_TEXT EXTRACT_.

____

An annoyed FMCSA Administrator Anne Ferro blasted the carrier in the March 1 order.
“We will not hesitate to immediately shut down a bus or truck company that ignores safety regulations and puts innocent lives at risk,” Ferro said. “We will employ every tool we have to take unsafe commercial drivers, vehicles and entire companies off the road anywhere in the county at any time.”
The Feb. 26 order came in the wake of the carrier entering into a Consent Agreement with the Massachusetts DPU whereby the carrier voluntarily removed 21 of its motor coaches from for-hire passenger service in order to allow inspection by the manufacturer’s representative.
According to the Consent Agreement, inspections by DPU revealed structural deficiencies and/or frame cracks in certain of the carrier’s pre-2005 model motor coaches.

____

_CHALLENGES_.
- A) Translate this sentence from the bus carrier shutdown article into Spanish: "According to the Consent Agreement, inspections by DPU revealed structural deficiencies and/or frame cracks in certain of the carrier's pre-2005 model motor coaches."
- B) Write what comes next in the bus carrier shutdown article, picking up after its final sentence.

(Saved entries)
____

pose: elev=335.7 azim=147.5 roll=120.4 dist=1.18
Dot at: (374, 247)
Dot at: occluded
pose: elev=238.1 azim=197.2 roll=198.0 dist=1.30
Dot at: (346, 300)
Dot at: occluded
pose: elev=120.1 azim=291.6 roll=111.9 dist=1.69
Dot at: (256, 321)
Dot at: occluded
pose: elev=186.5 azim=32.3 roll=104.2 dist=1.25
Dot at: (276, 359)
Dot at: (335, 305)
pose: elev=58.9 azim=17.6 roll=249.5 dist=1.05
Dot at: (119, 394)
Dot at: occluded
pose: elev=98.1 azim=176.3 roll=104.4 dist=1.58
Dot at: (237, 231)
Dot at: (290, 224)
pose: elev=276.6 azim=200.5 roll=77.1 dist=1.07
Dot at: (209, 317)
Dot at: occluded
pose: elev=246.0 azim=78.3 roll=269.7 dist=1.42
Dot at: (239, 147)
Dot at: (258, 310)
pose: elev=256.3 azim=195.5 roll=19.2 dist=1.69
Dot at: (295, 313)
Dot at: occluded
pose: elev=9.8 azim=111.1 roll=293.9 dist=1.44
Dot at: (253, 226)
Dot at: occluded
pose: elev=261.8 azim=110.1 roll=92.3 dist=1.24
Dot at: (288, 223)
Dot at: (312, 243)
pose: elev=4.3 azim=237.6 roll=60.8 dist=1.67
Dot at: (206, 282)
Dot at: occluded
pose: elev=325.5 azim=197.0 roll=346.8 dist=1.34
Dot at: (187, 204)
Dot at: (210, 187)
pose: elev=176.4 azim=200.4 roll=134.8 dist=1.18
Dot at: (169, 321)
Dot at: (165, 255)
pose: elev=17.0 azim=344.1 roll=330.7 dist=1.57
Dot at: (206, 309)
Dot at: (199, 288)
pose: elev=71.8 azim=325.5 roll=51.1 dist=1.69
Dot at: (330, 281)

____

_ANSWERS PROVIDED_.
- A) Según el Acuerdo de Consentimiento, las inspecciones del DPU revelaron deficiencias estructurales y/o grietas en el bastidor de algunos de los autocares del transportista de modelos anteriores a 2005.

- B)
Furthermore, the agency said in the Feb. 26 order, Fung Wah Bus Transportation generally did not have in place an effective vehicle maintenance program to prevent the operation of unsafe motor coaches and noted that the carrier neither maintains its older fleet of commercial motor vehicles in a safe and proper operating condition nor in accordance with manufacturer's specifications and Technical Service Bulletins, and does not systematically inspect, repair, and maintain, or cause to be systematically inspected, repaired and maintained, certain older motor vehicles subject to its control.